The University recently hosted a panel of experts to discuss issues related to the Center for a Livable Future. The conversation was based on an analysis published by the Pew Commission in 2008 on Industrial Farm Animal Production, which unveiled that the use of antibiotics with industrial livestock can cause serious human harm.
The panel, which issued an announcement on the School of Public Health’s website, said that the, “Johns Hopkins University Center for a Livable Future (CLF) finds that the Administration and Congress have acted ‘regressively’ in policymaking on industrial food animal system issues.”
In the livestock industry, it has grown common to give cattle, pigs and chickens antibiotics to promote health and avoid illness. Instead of just using the antibiotics on sick animals, all of the livestock are fed antibiotics. Therefore, the drugs are widespread in daily consumption by humans.
“The one thing I would say, if people really want to change something in America, you have to organize. As individuals, you can’t do anything. The internet now provides you with a means of organizing, that you didn’t used to have. You have to educate and you must have patience,” Professor Louis Galambos of the Department of History said.
The panel made clear that positive change is a long way off in the future. Yet, as the human population becomes more immune to antibiotics, particularly through its presence in livestock, this issue will pose an increasing threat to public health.
“There will be a substantial struggle over the issue that will involve powerful interest groups, some of which are the good guys and some which are the bad guys, but it will take a long time. It will not be an easy struggle in part because these groups are very well entrenched, they’ve been fighting battles for different kinds of things for over a century,” Galambos said.
Lowering the use of antibiotics overall would involve restructuring the food supply on a national scale. In a nation with a population that reaches over 300 million people, it also calls for a major financial investment.
“I feel that the fact that antibiotics in livestock is unregulated is absolutely ridiculous, given that it effects our immune system and the effectiveness of antibiotics as a whole. Especially when many common antibiotics’ effectiveness has been decreasing due to human use,” senior Stafford Enck said.
Some of the committee’s recommendations were to “Ban the non-therapeutic use of antimicrobials in food animal production to reduce the risk of antimicrobial resistance to medically important antibiotics and other antimicrobials,” and “Define non-therapeutic use of antimicrobials as any use in food animals in the absence of microbial disease or documented microbial disease exposure.”

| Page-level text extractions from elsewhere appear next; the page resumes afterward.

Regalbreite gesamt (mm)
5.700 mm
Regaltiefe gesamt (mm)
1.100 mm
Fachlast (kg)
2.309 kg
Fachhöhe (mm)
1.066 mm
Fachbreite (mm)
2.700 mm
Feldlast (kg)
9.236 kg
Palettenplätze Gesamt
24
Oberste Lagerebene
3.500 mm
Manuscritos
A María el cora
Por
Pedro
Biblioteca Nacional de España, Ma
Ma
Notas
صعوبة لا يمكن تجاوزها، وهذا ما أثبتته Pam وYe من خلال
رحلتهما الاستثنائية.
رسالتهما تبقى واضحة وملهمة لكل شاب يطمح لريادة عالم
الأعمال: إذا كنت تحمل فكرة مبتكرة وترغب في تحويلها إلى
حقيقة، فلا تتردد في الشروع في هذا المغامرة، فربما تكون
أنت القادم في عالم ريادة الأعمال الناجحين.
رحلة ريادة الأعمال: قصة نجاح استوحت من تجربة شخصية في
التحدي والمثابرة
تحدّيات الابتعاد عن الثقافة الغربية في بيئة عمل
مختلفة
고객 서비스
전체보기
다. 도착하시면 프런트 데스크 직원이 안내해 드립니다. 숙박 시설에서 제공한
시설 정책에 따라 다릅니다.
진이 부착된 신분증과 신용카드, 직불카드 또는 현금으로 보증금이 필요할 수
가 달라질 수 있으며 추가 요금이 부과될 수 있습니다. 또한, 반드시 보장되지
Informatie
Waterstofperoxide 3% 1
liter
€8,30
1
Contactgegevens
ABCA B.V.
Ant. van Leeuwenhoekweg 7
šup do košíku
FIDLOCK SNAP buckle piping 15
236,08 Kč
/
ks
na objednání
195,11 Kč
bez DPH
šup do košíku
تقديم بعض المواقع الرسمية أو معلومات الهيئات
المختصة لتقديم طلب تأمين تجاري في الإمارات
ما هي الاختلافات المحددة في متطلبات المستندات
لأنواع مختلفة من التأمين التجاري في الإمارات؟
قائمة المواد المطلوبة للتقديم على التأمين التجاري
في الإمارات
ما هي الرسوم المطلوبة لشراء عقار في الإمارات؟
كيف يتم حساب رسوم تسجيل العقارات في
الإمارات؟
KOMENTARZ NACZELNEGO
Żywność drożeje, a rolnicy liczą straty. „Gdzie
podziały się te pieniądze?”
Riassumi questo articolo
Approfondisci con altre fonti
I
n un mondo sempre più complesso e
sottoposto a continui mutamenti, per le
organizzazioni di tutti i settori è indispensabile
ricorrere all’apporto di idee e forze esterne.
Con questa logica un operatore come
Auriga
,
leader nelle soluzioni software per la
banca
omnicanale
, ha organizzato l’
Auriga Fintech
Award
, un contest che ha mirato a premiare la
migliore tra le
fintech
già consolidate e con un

While obesity is constantly on the national agenda, the questionable practices by which food is produced lacks much of a platform.
“As far as I can see, it is at this point not a salient issue nationally. If you’re going to get any action you need to make it that, and that doesn’t happen by accident,” Galambos said.
On an international scale, the decisions the United States makes agriculturally can have a massive influence on developing nations.
“As other countries develop, they begin to do the same thing that we do. They begin to eat more meat, since they can afford it. They begin to have more problems with diabetes and being overweight. The pattern right now, is that the developing countries are developing our problems as well as our income,” Galambos said.